§ **Source document**
»»

REGISTER_FST_MAIN(M, A);

To avoid code bloat in a given program, registering arc types should be used sparingly.

To use main registration in your own program, you need to include additionally <fst/main.h> and link additionally to libfstmain.so.

FST Dynamic Shared Objects

The examples above show how users can modify programs to be able to read new arc and Fst types. However, it would not be ideal to have to do so for all the distribution binaries or other existing programs. Instead, this can be done more easily with dynamic shared objects (DSOs).

To add a new Fst type, MyFst with MyFst::Type() = "my_fst", use the code:

extern "C" {
void my_fst_init() { 
  // Register some arc types with this Fst type 
  REGISTER_FST(MyFst, StdArc);
  REGISTER_FST(MyFst, LogArc);
}
}

compiled into a dynamic shared object my_fst.so. If my_fst.so can be found in the LD_LIBRARY_PATH (or equivalent), you should be able to read the new Fst type with existing programs.

To add a new arc type, MyArc with MyArc::Type() = "my_arc", use the code:

extern "C" {
void my_arc_init() { 
  // Register some Fst types with this arc type 
  REGISTER_FST(VectorFst, MyArc);
  REGISTER_FST(ConstFst, MyArc);

  // Register the OpenFst binaries with this arc type 
  REGISTER_FST_MAINS(MyArc); 
  // Register some other main with this arc type 
  REGISTER_FST_MAIN(SomeMain, MyArc);
}
}

compiled into a dynamic shared object my_arc.so. If can be found in LD_LIBRARY_PATH (or equivalent), you should be able to read the new arc type with existing programs.

Mappers

Mappers are function objects used by the Map operation to transform arcs and/or final states. A mapper has the form:

// This determines how final weights are mapped.  
enum MapFinalAction { 
  // A final weight is mapped into a final weight. An error
  // is raised if this is not possible.  
  MAP_NO_SUPERFINAL,

  // A final weight is mapped to an arc to the superfinal state                 
  // when the result cannot be represented as a final weight.                   
  // The superfinal state will be added only if it is needed.

««

§ **Data to examine**
»»

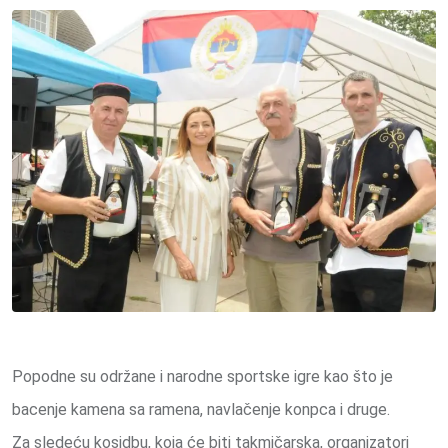
Popodne su održane i narodne sportske igre kao što je
bacenje kamena sa ramena, navlačenje konpca i druge.
Za sledeću kosidbu, koja će biti takmičarska, organizatori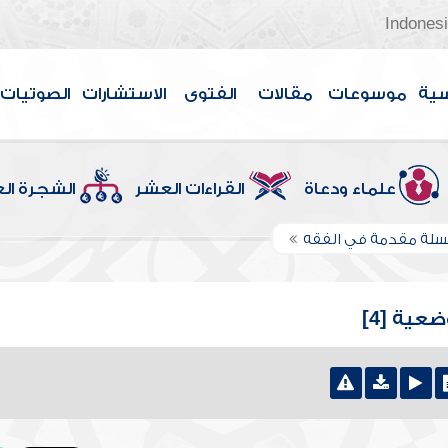
Indones
سية
موسوعات
مقالات
الفتوى
الاستشارات
الصوتيات
علماء ودعاة
القراءات العشر
الشجرة ال
لة مقدمة في الفقه
عية [4]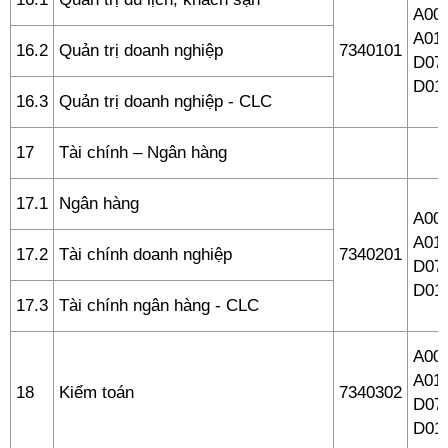
A00 
A01,
16.2
Quản trị doanh nghiệp
7340101
D07,
D01
16.3
Quản trị doanh nghiệp - CLC
17
Tài chính – Ngân hàng
17.1
Ngân hàng
A00 
A01,
17.2
Tài chính doanh nghiệp
7340201
D07,
D01
17.3
Tài chính ngân hàng - CLC
A00 
A01,
18
Kiểm toán
7340302
D07,
D01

««

§ **What to work on**
• 1. In the text on FST registration, which library must be linked to use main registration in your own program?
• 2. Resume the text on FST registration and mappers, starting right after its last line.

§ **Answer list**
• 1. libfstmain.so

• 2.
  MAP_ALLOW_SUPERFINAL,

  // A final weight is mapped to an arc to the superfinal state                 
  // unless the result can be represented as a final weight of weight           
  // Zero(). The superfinal state is always added (if the input is              
  // not the empty Fst).                                                        
  MAP_REQUIRE_SUPERFINAL
};

// This determines how symbol tables are mapped.                                
enum MapSymbolsAction { 
  // Symbols should be cleared in the result by the map.                        
  MAP_CLEAR_SYMBOLS,

  // Symbols should be copied from the input FST by the map.                    
  MAP_COPY_SYMBOLS,

  // Symbols should not be modified in the result by the map itself.            
  // (They may set by the mapper).                                              
  MAP_NOOP_SYMBOLS
};

class SomeMapper {                                                               
  public:                                                                     
   // Maps an arc type A to arc type B.                                       
   B operator()(const A &arc);                                                
   // Specifies final action the mapper requires (see above).                 
   // The mapper will be passed final weights as arcs of the                  
   // form A(0, 0, weight, kNoStateId).                                       
   MapFinalAction FinalAction() const;                                        
   // Specifies input symbol table action the mapper requires (see above).    
   MapSymbolsAction InputSymbolsAction() const;                              
   // Specifies output symbol table action the mapper requires (see above).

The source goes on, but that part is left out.